I have a generator that I am trying to put into a tf.data.dataset.
def static_syn_batch_generator(
total_size: int, batch_size: int, start_random_seed:int=0,
fg_seeds_ss:SampleSet=None, bg_seeds_ss:SampleSet=None, target_level:str="Isotope"):
static_syn = StaticSynthesizer(
samples_per_seed = 10, # will be updated in generator
snr_function ="log10",
random_state = 0 # will be updated in generator
)
static_syn.random_state = start_random_seed
samples_per_seed = math.ceil(batch_size/(len(fg_seeds_ss)*len(bg_seeds_ss)))
# print(f"static_syn.samples_per_seed={static_syn.samples_per_seed}")
# print(f"static_syn.random_state={static_syn.random_state}")
counter = 0
for i in range(total_size):
# Regenerate for each batch
if counter%batch_size == 0: # Regen data for every batch
fg, bg, gross = static_syn.generate(fg_seeds_ss=fg_seeds_ss, bg_seeds_ss=bg_seeds_ss)

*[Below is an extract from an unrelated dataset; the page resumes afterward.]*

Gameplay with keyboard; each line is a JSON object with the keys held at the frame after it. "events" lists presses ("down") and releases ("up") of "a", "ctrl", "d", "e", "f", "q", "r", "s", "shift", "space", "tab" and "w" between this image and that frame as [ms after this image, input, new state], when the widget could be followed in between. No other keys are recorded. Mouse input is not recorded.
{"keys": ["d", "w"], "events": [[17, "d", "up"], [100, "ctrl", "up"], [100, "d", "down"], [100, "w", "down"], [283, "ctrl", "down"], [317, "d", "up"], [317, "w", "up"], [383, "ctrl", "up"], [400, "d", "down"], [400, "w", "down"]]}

fg_sources_cont_df = fg.sources.groupby(axis=1, level=target_level).sum()
bg_sources_cont_df = bg.sources.groupby(axis=1, level=target_level).sum()
gross_sources_cont_df = gross.sources.groupby(axis=1, level=target_level).sum()

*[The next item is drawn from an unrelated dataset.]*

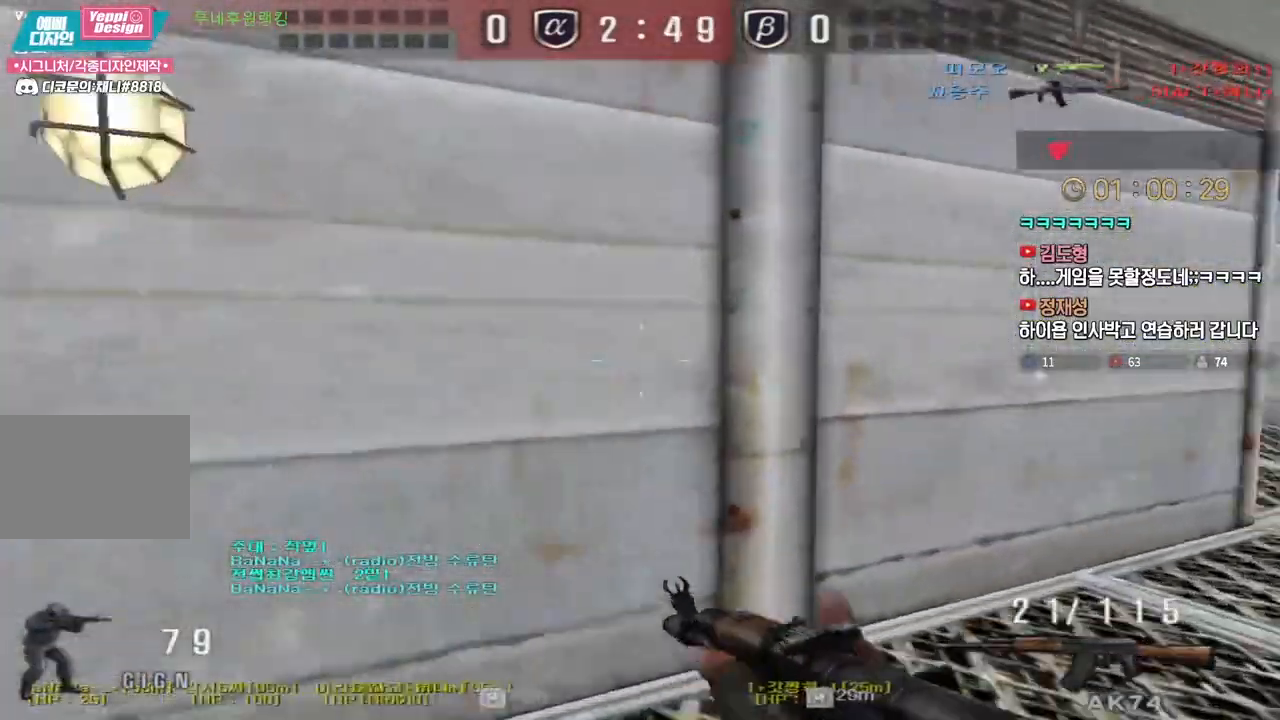
{"keys": [], "events": [[83, "ctrl", "down"], [100, "d", "up"], [100, "w", "up"], [183, "ctrl", "up"], [200, "d", "down"], [217, "w", "down"], [400, "ctrl", "down"], [400, "d", "up"], [400, "w", "up"], [483, "ctrl", "up"]]}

static_syn.random_state += 1
print(static_syn.random_state)
# print(f"static_syn.samples_per_seed={static_syn.samples_per_seed}")
# print(f"static_syn.random_state={static_syn.random_state}")
fg_X = fg.spectra.values[i%batch_size]
fg_y = fg_sources_cont_df.values[i%batch_size].astype(float)
bg_X = bg.spectra.values[i%batch_size]
bg_y = bg_sources_cont_df.values[i%batch_size].astype(float)
gross_X = gross.spectra.values[i%batch_size]
gross_y = gross_sources_cont_df.values[i%batch_size].astype(float)
yield (fg_X, fg_y), (bg_X, bg_y), (gross_X, gross_y)
counter += 1
When running by hand it works and takes 6 seconds to output and compare two instances of the generator (to makes sure random seeding is working):
total_size = 10
batch_size = 2
batch_gen = static_syn_batch_generator(total_size, batch_size, start_random_seed=0, fg_seeds_ss=fg_seeds_ss, bg_seeds_ss=bg_seeds_ss)
fg0 = []
bg0 =[]
gross0 = []
for i, ((fg_X, fg_y), (bg_X, bg_Y), (gross_X, gross_y)) in enumerate(batch_gen):
fg0.append(fg_X)
bg0.append(bg_X)
gross0.append(gross_X)
print(f"len of fg0: {len(fg0)}")
print(f"len of bg0: {len(bg0)}")
print(f"len of gross0: {len(gross0)}")
batch_gen = static_syn_batch_generator(total_size, batch_size, start_random_seed=0, fg_seeds_ss=fg_seeds_ss, bg_seeds_ss=bg_seeds_ss)
fg1 = []
bg1 =[]
gross1 = []
for i, ((fg_X, fg_y), (bg_X, bg_y), (gross_X, gross_y)) in enumerate(batch_gen):
fg1.append(fg_X)
bg1.append(bg_X)
gross1.append(gross_X)
print(f"len of fg1: {len(fg1)}")
print(f"len of bg1: {len(bg1)}")
print(f"len of gross1: {len(gross1)}")
assert np.array_equal(fg0, fg1)
assert np.array_equal(bg0, bg1)
assert np.array_equal(gross0, gross1)
However, when I try to instantiate a tf.data.Dataset.from_generator it takes forever to initalize (actually don't know if it finishes, on minute 15 currently).
fg_seeds_ss, bg_seeds_ss = get_dummy_seeds().split_fg_and_bg()
total_samples = 10
batch_size = 2
start_random_seed = 0
#TODO: TAKES FOREVER
dataset = tf.data.Dataset.from_generator(
generator=static_syn_batch_generator,
args=(total_samples, batch_size, start_random_seed, fg_seeds_ss, bg_seeds_ss, "Isotope"),
output_types=((tf.float32, tf.float32),(tf.float32, tf.float32),(tf.float32, tf.float32))
)
Anyone have any suggestions or see what I am doing wrong?